(Page images and extracted text)
┄┄┄┄┄┄

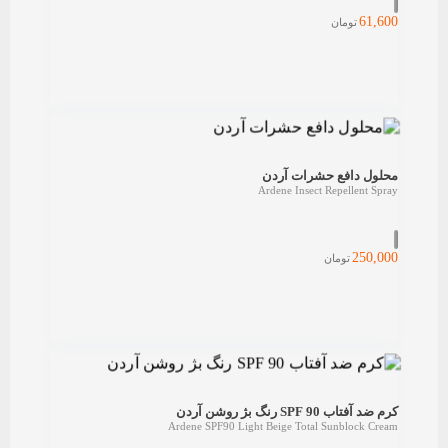
61,600
تومان
محلول دافع حشرات آردن
Ardene Insect Repellent Spray
250,000
تومان
کرم ضد آفتاب SPF 90 رنگ بژ روشن آردن
Ardene SPF90 Light Beige Total Sunblock Cream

┄┄┄┄┄┄

Which lines run from the one containing "محلول دافع حشرات آردن" to the final line of the entries? Return those lines exactly, and only those.

محلول دافع حشرات آردن
Ardene Insect Repellent Spray
250,000
تومان
کرم ضد آفتاب SPF 90 رنگ بژ روشن آردن
Ardene SPF90 Light Beige Total Sunblock Cream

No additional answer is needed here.